Crucifer downy mildew is a worldwide spread and economically important disease of brassica crops. The identification and study of pathogenesis-related virulence factors and avirulence genes is crucial for a successful breeding for resistance. In compatible interactions between Brassica oleracea hosts and the biotrophic oomycete Peronospora parasitica the lack of the R gene or the corresponding Avr gene leads to the growth of fungal mycelium and sporulation, whereas in incompatible interactions the presence of both R and Avr genes activate several defence mechanisms, as the hypersensitive response, preventing pathogen development. The analysis of B. oleracea–P. parasitica interaction transcriptomes was performed by Differential-display PCR. Based on the theoretical estimation of the number of arbitrary primers necessary to cover most of the genes expressed in a cell, about 80% of the interaction transcriptome was analyzed, leading to the identification of 743 specific cDNAs, showing differential expression in Brassica oleracea seedlings infected with Peronospora parasitica. All cDNA clones were tested by Reverse Northern Blot, revealing a small rate of false positives. Sequencing analysis and/or specific PCR of positive clones gave information about the nature and origin of mRNAs being expressed during infection. So far, at least 7 P. parasitica cDNA genes have been identified. RT-PCR assays showed that the level of expression of these genes is related to the interaction type. 5’-RACE allowed cloning of full-length cDNA genes corresponding to some of these DD-PCR fragments.
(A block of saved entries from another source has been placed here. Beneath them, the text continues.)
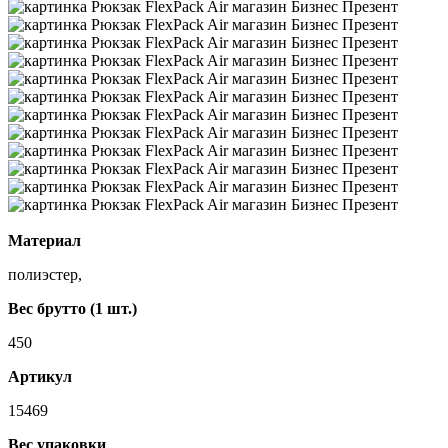
Материал
полиэстер,
Вес брутто (1 шт.)
450
Артикул
15469
Вес упаковки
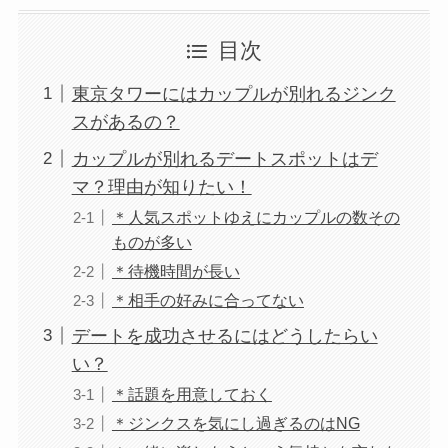
目次
東京タワーにはカップルが別れるジンク
スがあるの？
カップルが別れるデートスポットはデ
マ？理由が知りたい！
＊人気スポットゆえにカップルの数その
ものが多い
＊待機時間が長い
＊相手の好みに合ってない
デートを成功させるにはどうしたらい
い？
＊話題を用意しておく
＊ジンクスを気にし過ぎるのはNG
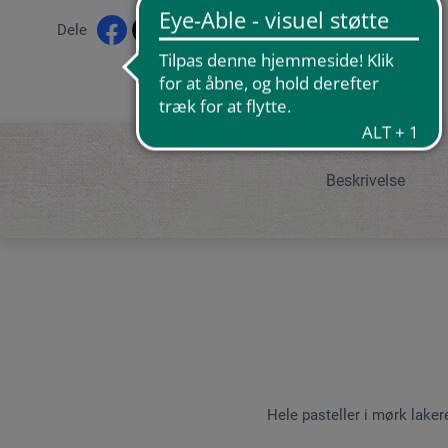
Dele
Beskrivelse
Hele pasteller i mørk lakere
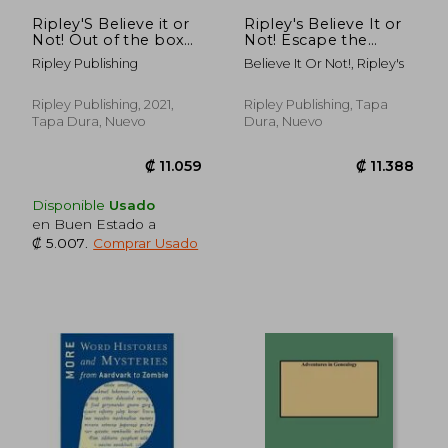
Ripley'S Believe it or
Ripley's Believe It or
Not! Out of the box
Not! Escape the
(Annual) (en Inglés)
Ordinary (en Inglés)
Ripley Publishing
Believe It Or Not!, Ripley's
Ripley Publishing, 2021,
Ripley Publishing, Tapa
Tapa Dura, Nuevo
Dura, Nuevo
Disponible
Usado
en Buen Estado a
₡ 5.007
.
Comprar Usado
₡ 6.469
₡ 10.8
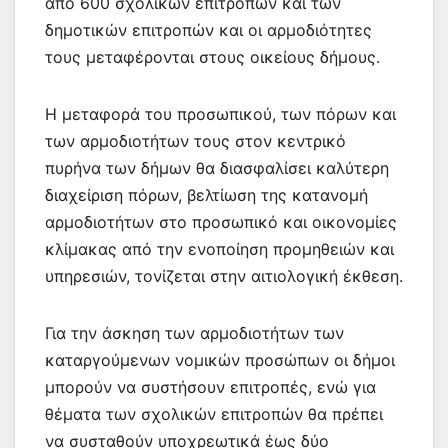
από 600 σχολικών επιτροπών και των
δημοτικών επιτροπών και οι αρμοδιότητες
τους μεταφέρονται στους οικείους δήμους.
Η μεταφορά του προσωπικού, των πόρων και
των αρμοδιοτήτων τους στον κεντρικό
πυρήνα των δήμων θα διασφαλίσει καλύτερη
διαχείριση πόρων, βελτίωση της κατανομή
αρμοδιοτήτων στο προσωπικό και οικονομίες
κλίμακας από την ενοποίηση προμηθειών και
υπηρεσιών, τονίζεται στην αιτιολογική έκθεση.
Για την άσκηση των αρμοδιοτήτων των
καταργούμενων νομικών προσώπων οι δήμοι
μπορούν να συστήσουν επιτροπές, ενώ για
θέματα των σχολικών επιτροπών θα πρέπει
να συσταθούν υποχρεωτικά έως δύο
A proteomic approach to identify proteins differentially regulated during Peronospora viciae infection in susceptible and resistant pea cultivars.
Richard Amey, Laura Taylor, Tanja Schleicher, Heather Macdonald, Steve Neill & Peter Spencer-Phillips.
Centre for Research in Plant Science and Bristol Genomics Research Institute, University of the West of England, Bristol, Coldharbour Lane, Bristol, BS16 1QY.(email: )
Pea downy mildew caused by the oomycete pathogen Peronospora viciae reduces yield by up to 55% where plant resistance and fungicide treatment are ineffective. Therefore, the development of resistant pea varieties is essential for effective control of the pathogen, and for reducing fungicide applications in order to prolong their effectiveness and reducing pesticide use. This BSPP-funded research uses two-dimensional electrophoresis and mass spectrometry to examine differences in protein expression during P. viciae infection between the resistant cultivar Early Onward, and the susceptible cultivar Leviolleta. Data relating to those proteins identified as being up- or down-regulated during the plant pathogen interaction in the two cultivars will be presented.